With every line kept intact, print the entries that appear below.

(Stored data)
▼

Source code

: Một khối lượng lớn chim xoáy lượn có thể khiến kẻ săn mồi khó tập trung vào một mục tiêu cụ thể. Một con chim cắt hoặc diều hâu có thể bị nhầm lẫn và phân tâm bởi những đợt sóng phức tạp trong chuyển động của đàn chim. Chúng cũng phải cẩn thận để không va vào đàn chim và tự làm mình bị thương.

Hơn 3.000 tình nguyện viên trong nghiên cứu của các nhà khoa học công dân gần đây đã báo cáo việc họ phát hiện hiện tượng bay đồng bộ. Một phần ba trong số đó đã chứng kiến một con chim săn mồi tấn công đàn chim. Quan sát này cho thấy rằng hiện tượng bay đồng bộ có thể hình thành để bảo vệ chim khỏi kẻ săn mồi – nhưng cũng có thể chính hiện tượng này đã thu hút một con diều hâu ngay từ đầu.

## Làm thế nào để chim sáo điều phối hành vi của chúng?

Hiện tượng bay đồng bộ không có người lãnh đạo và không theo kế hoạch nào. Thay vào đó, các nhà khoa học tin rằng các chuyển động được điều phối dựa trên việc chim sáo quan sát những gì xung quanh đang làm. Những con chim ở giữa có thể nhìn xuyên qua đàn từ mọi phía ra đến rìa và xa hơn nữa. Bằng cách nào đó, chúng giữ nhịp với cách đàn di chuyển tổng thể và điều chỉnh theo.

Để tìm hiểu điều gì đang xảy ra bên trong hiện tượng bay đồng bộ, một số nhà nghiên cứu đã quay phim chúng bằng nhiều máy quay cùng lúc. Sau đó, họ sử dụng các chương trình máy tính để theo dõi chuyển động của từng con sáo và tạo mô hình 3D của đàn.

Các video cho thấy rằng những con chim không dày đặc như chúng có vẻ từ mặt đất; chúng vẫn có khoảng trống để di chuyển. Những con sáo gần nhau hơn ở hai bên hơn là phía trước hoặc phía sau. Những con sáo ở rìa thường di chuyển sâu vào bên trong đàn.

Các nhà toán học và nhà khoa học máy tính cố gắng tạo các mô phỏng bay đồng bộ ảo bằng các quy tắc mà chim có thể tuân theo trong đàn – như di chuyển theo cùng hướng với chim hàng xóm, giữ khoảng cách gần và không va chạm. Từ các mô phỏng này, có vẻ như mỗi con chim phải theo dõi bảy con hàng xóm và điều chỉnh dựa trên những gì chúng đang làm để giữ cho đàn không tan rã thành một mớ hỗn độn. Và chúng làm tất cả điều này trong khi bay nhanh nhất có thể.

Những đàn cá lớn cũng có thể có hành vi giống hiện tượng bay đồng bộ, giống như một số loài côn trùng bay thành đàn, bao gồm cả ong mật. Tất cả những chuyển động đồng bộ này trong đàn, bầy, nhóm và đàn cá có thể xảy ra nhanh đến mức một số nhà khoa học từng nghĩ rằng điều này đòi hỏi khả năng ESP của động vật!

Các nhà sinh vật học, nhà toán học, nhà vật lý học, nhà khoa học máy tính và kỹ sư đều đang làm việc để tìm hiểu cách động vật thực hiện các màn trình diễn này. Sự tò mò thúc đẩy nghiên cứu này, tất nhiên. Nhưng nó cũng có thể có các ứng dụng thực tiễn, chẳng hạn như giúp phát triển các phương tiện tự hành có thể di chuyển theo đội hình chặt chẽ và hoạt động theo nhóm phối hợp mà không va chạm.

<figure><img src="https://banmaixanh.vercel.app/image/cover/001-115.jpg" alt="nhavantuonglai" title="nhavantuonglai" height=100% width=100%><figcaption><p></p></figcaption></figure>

▲

# [Completed exercise]
Source code

: Một khối lượng lớn chim xoáy lượn có thể khiến kẻ săn mồi khó tập trung vào một mục tiêu cụ thể. Một con chim cắt hoặc diều hâu có thể bị nhầm lẫn và phân tâm bởi những đợt sóng phức tạp trong chuyển động của đàn chim. Chúng cũng phải cẩn thận để không va vào đàn chim và tự làm mình bị thương.

Hơn 3.000 tình nguyện viên trong nghiên cứu của các nhà khoa học công dân gần đây đã báo cáo việc họ phát hiện hiện tượng bay đồng bộ. Một phần ba trong số đó đã chứng kiến một con chim săn mồi tấn công đàn chim. Quan sát này cho thấy rằng hiện tượng bay đồng bộ có thể hình thành để bảo vệ chim khỏi kẻ săn mồi – nhưng cũng có thể chính hiện tượng này đã thu hút một con diều hâu ngay từ đầu.

## Làm thế nào để chim sáo điều phối hành vi của chúng?

Hiện tượng bay đồng bộ không có người lãnh đạo và không theo kế hoạch nào. Thay vào đó, các nhà khoa học tin rằng các chuyển động được điều phối dựa trên việc chim sáo quan sát những gì xung quanh đang làm. Những con chim ở giữa có thể nhìn xuyên qua đàn từ mọi phía ra đến rìa và xa hơn nữa. Bằng cách nào đó, chúng giữ nhịp với cách đàn di chuyển tổng thể và điều chỉnh theo.

Để tìm hiểu điều gì đang xảy ra bên trong hiện tượng bay đồng bộ, một số nhà nghiên cứu đã quay phim chúng bằng nhiều máy quay cùng lúc. Sau đó, họ sử dụng các chương trình máy tính để theo dõi chuyển động của từng con sáo và tạo mô hình 3D của đàn.

Các video cho thấy rằng những con chim không dày đặc như chúng có vẻ từ mặt đất; chúng vẫn có khoảng trống để di chuyển. Những con sáo gần nhau hơn ở hai bên hơn là phía trước hoặc phía sau. Những con sáo ở rìa thường di chuyển sâu vào bên trong đàn.

Các nhà toán học và nhà khoa học máy tính cố gắng tạo các mô phỏng bay đồng bộ ảo bằng các quy tắc mà chim có thể tuân theo trong đàn – như di chuyển theo cùng hướng với chim hàng xóm, giữ khoảng cách gần và không va chạm. Từ các mô phỏng này, có vẻ như mỗi con chim phải theo dõi bảy con hàng xóm và điều chỉnh dựa trên những gì chúng đang làm để giữ cho đàn không tan rã thành một mớ hỗn độn. Và chúng làm tất cả điều này trong khi bay nhanh nhất có thể.

Những đàn cá lớn cũng có thể có hành vi giống hiện tượng bay đồng bộ, giống như một số loài côn trùng bay thành đàn, bao gồm cả ong mật. Tất cả những chuyển động đồng bộ này trong đàn, bầy, nhóm và đàn cá có thể xảy ra nhanh đến mức một số nhà khoa học từng nghĩ rằng điều này đòi hỏi khả năng ESP của động vật!

Các nhà sinh vật học, nhà toán học, nhà vật lý học, nhà khoa học máy tính và kỹ sư đều đang làm việc để tìm hiểu cách động vật thực hiện các màn trình diễn này. Sự tò mò thúc đẩy nghiên cứu này, tất nhiên. Nhưng nó cũng có thể có các ứng dụng thực tiễn, chẳng hạn như giúp phát triển các phương tiện tự hành có thể di chuyển theo đội hình chặt chẽ và hoạt động theo nhóm phối hợp mà không va chạm.

<figure><img src="https://banmaixanh.vercel.app/image/cover/001-115.jpg" alt="nhavantuonglai" title="nhavantuonglai" height=100% width=100%><figcaption><p></p></figcaption></figure>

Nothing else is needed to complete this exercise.